Setting up your own business should be an exciting process. You’ve read our guide on the key do’s and don’ts, you’ve thought about your stock, as well as where you’re going to sell and how to manage yourself and your time.

However, you may still feel a little daunted about the accounting side of things, especially if you have very little financial experience. With this in mind, here are five steps to getting your startup on track:

Find a reputable accountant

While you may be looking to save costs, a good accountant isn’t something to scrimp on. You need a knowledgeable person or company who can assist you with your day to day bookkeeping to ensure you get everything right when it comes to tax obligations and payroll should you start to employ people.

Set up a separate bank account

Every business should look into setting up a separate bank account – if yours is registered as a corporation or LLC this is actually a legal requirement. A business account keeps all work transactions separate to personal ones – making it easier when it comes to tax season. You could also look into setting up a separate savings account to pay your self-employed wages into.

Look into software that syncs together

Software that works together is the best choice as it ensures you never miss a thing. When your POS system links to your accounting software and your inventory management then you’ll be able to instantly spot trends and keep on top of payments.

Learn how to keep track of expenses

No one wants to sift through jumbled receipts once it’s time to work out what is a deductible expense and what could be considered taxable when completing your tax return. It’s something you should get into the habit of doing – so that every penny spent for your business is accounted for.

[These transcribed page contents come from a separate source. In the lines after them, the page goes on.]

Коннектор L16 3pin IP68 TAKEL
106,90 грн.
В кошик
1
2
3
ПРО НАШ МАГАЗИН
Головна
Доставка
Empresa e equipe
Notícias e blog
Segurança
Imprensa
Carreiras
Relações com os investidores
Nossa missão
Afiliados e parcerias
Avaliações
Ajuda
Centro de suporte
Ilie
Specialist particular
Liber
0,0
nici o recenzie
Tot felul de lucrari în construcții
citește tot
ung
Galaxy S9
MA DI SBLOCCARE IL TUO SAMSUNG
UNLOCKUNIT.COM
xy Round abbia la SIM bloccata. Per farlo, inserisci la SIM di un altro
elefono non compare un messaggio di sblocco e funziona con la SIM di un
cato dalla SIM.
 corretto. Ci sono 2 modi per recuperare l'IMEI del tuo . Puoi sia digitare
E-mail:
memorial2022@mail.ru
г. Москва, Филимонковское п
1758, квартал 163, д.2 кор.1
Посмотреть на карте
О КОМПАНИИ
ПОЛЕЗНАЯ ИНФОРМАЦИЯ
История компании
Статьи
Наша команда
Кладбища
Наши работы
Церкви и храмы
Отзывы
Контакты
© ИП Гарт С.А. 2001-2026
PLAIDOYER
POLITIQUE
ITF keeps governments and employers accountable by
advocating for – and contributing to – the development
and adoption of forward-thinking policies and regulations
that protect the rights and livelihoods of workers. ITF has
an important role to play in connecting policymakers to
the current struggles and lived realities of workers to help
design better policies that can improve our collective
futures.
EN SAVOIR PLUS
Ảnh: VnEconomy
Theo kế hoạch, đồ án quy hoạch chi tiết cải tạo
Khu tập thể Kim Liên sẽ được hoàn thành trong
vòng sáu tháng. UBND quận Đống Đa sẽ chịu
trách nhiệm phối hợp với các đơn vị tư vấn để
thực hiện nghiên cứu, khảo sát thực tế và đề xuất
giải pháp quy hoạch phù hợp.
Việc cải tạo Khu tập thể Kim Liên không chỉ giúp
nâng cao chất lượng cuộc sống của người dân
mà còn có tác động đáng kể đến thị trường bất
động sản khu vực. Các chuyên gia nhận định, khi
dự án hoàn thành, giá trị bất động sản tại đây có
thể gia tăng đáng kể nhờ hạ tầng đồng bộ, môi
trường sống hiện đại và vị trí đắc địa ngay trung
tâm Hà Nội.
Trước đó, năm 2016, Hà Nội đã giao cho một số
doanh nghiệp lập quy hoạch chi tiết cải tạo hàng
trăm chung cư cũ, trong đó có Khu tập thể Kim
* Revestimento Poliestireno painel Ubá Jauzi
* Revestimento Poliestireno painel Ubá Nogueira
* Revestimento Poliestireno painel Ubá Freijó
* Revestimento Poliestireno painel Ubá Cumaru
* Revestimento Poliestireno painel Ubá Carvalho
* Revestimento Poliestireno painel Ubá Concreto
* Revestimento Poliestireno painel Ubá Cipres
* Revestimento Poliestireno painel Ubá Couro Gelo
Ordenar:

It may be tempting to keep a paper trail – in something such as a classic filofax – but with everything going digital it’s worth looking into a service such as Shoeboxed – which automatically turns receipts into data.

Chase your invoices

It’s vital that you get the money you are owed. After all, until an invoice is paid you’re not getting any benefit from work you carry out or products you have delivered. Delays on invoices can severely hamper your cash flow – especially when you’re first starting out – and cause you to run into problems. Make sure the terms of repayment are clear to your clients and that you have a robust system in place to chase payment for the money you are owed.

Ready to tackle the accounting side of your business? Ensure these five steps are in place and reap the rewards of working for yourself.